### EXERCISE DESCRIPTION
Every entry in the data below needs to be repeated exactly.

### DATASET ENTRIES
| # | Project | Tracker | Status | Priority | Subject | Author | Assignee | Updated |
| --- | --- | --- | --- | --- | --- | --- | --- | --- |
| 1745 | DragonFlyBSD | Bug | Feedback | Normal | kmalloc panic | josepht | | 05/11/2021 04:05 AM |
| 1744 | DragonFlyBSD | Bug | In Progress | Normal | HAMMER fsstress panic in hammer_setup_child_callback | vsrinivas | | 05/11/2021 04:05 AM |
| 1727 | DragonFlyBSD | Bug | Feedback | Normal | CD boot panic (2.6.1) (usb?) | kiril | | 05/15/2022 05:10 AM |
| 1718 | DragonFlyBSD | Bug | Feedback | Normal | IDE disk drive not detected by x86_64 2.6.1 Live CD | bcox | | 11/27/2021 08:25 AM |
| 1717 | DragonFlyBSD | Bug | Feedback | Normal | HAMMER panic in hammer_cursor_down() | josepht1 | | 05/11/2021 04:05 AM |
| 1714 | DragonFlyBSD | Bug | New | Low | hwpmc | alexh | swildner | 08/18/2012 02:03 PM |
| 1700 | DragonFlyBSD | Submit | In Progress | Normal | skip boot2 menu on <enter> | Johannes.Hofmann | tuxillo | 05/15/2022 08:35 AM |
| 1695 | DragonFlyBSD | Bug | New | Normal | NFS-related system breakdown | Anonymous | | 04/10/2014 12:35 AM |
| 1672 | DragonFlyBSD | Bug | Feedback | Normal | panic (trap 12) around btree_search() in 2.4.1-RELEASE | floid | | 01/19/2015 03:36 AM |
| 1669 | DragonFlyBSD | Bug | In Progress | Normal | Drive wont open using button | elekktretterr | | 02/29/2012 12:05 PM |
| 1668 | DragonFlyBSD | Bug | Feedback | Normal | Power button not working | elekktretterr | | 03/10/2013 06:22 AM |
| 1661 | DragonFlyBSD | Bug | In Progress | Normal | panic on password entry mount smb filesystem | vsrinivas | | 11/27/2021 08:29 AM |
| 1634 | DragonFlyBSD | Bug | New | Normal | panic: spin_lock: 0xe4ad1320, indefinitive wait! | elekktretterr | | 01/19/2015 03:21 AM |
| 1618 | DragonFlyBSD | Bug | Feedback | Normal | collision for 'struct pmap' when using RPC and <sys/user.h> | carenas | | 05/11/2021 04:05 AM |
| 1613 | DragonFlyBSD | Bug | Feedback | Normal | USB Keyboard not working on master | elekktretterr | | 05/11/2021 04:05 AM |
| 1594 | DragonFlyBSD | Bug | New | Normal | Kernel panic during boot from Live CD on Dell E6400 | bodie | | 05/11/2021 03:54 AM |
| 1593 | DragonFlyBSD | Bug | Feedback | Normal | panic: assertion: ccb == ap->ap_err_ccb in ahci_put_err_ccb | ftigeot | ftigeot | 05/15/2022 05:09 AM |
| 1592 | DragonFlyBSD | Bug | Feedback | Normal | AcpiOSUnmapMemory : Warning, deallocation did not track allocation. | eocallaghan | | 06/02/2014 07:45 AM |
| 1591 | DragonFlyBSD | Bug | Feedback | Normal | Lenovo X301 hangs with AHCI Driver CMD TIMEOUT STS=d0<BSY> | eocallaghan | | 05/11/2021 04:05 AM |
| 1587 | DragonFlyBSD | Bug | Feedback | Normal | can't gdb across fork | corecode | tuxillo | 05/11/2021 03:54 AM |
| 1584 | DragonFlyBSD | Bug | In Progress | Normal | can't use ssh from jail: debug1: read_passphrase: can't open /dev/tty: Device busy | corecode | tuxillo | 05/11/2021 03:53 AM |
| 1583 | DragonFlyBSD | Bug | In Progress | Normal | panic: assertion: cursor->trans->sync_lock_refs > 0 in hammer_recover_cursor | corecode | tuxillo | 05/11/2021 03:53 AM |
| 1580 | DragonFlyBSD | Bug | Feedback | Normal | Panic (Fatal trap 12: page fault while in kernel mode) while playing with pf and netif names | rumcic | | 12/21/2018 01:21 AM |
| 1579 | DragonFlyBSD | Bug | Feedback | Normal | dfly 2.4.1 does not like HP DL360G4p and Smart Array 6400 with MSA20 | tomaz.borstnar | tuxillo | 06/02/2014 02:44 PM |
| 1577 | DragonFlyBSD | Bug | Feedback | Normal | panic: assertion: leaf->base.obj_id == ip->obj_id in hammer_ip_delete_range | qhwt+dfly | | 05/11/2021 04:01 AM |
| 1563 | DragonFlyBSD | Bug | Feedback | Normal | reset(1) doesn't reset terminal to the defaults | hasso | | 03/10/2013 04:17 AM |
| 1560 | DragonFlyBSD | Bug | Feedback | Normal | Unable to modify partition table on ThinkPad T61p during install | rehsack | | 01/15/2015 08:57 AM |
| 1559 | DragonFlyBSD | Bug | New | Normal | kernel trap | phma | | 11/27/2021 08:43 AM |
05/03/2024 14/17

### RESULT OF THE EXERCISE
| # | Project | Tracker | Status | Priority | Subject | Author | Assignee | Updated |
| --- | --- | --- | --- | --- | --- | --- | --- | --- |
| 1745 | DragonFlyBSD | Bug | Feedback | Normal | kmalloc panic | josepht | | 05/11/2021 04:05 AM |
| 1744 | DragonFlyBSD | Bug | In Progress | Normal | HAMMER fsstress panic in hammer_setup_child_callback | vsrinivas | | 05/11/2021 04:05 AM |
| 1727 | DragonFlyBSD | Bug | Feedback | Normal | CD boot panic (2.6.1) (usb?) | kiril | | 05/15/2022 05:10 AM |
| 1718 | DragonFlyBSD | Bug | Feedback | Normal | IDE disk drive not detected by x86_64 2.6.1 Live CD | bcox | | 11/27/2021 08:25 AM |
| 1717 | DragonFlyBSD | Bug | Feedback | Normal | HAMMER panic in hammer_cursor_down() | josepht1 | | 05/11/2021 04:05 AM |
| 1714 | DragonFlyBSD | Bug | New | Low | hwpmc | alexh | swildner | 08/18/2012 02:03 PM |
| 1700 | DragonFlyBSD | Submit | In Progress | Normal | skip boot2 menu on <enter> | Johannes.Hofmann | tuxillo | 05/15/2022 08:35 AM |
| 1695 | DragonFlyBSD | Bug | New | Normal | NFS-related system breakdown | Anonymous | | 04/10/2014 12:35 AM |
| 1672 | DragonFlyBSD | Bug | Feedback | Normal | panic (trap 12) around btree_search() in 2.4.1-RELEASE | floid | | 01/19/2015 03:36 AM |
| 1669 | DragonFlyBSD | Bug | In Progress | Normal | Drive wont open using button | elekktretterr | | 02/29/2012 12:05 PM |
| 1668 | DragonFlyBSD | Bug | Feedback | Normal | Power button not working | elekktretterr | | 03/10/2013 06:22 AM |
| 1661 | DragonFlyBSD | Bug | In Progress | Normal | panic on password entry mount smb filesystem | vsrinivas | | 11/27/2021 08:29 AM |
| 1634 | DragonFlyBSD | Bug | New | Normal | panic: spin_lock: 0xe4ad1320, indefinitive wait! | elekktretterr | | 01/19/2015 03:21 AM |
| 1618 | DragonFlyBSD | Bug | Feedback | Normal | collision for 'struct pmap' when using RPC and <sys/user.h> | carenas | | 05/11/2021 04:05 AM |
| 1613 | DragonFlyBSD | Bug | Feedback | Normal | USB Keyboard not working on master | elekktretterr | | 05/11/2021 04:05 AM |
| 1594 | DragonFlyBSD | Bug | New | Normal | Kernel panic during boot from Live CD on Dell E6400 | bodie | | 05/11/2021 03:54 AM |
| 1593 | DragonFlyBSD | Bug | Feedback | Normal | panic: assertion: ccb == ap->ap_err_ccb in ahci_put_err_ccb | ftigeot | ftigeot | 05/15/2022 05:09 AM |
| 1592 | DragonFlyBSD | Bug | Feedback | Normal | AcpiOSUnmapMemory : Warning, deallocation did not track allocation. | eocallaghan | | 06/02/2014 07:45 AM |
| 1591 | DragonFlyBSD | Bug | Feedback | Normal | Lenovo X301 hangs with AHCI Driver CMD TIMEOUT STS=d0<BSY> | eocallaghan | | 05/11/2021 04:05 AM |
| 1587 | DragonFlyBSD | Bug | Feedback | Normal | can't gdb across fork | corecode | tuxillo | 05/11/2021 03:54 AM |
| 1584 | DragonFlyBSD | Bug | In Progress | Normal | can't use ssh from jail: debug1: read_passphrase: can't open /dev/tty: Device busy | corecode | tuxillo | 05/11/2021 03:53 AM |
| 1583 | DragonFlyBSD | Bug | In Progress | Normal | panic: assertion: cursor->trans->sync_lock_refs > 0 in hammer_recover_cursor | corecode | tuxillo | 05/11/2021 03:53 AM |
| 1580 | DragonFlyBSD | Bug | Feedback | Normal | Panic (Fatal trap 12: page fault while in kernel mode) while playing with pf and netif names | rumcic | | 12/21/2018 01:21 AM |
| 1579 | DragonFlyBSD | Bug | Feedback | Normal | dfly 2.4.1 does not like HP DL360G4p and Smart Array 6400 with MSA20 | tomaz.borstnar | tuxillo | 06/02/2014 02:44 PM |
| 1577 | DragonFlyBSD | Bug | Feedback | Normal | panic: assertion: leaf->base.obj_id == ip->obj_id in hammer_ip_delete_range | qhwt+dfly | | 05/11/2021 04:01 AM |
| 1563 | DragonFlyBSD | Bug | Feedback | Normal | reset(1) doesn't reset terminal to the defaults | hasso | | 03/10/2013 04:17 AM |
| 1560 | DragonFlyBSD | Bug | Feedback | Normal | Unable to modify partition table on ThinkPad T61p during install | rehsack | | 01/15/2015 08:57 AM |
| 1559 | DragonFlyBSD | Bug | New | Normal | kernel trap | phma | | 11/27/2021 08:43 AM |
05/03/2024 14/17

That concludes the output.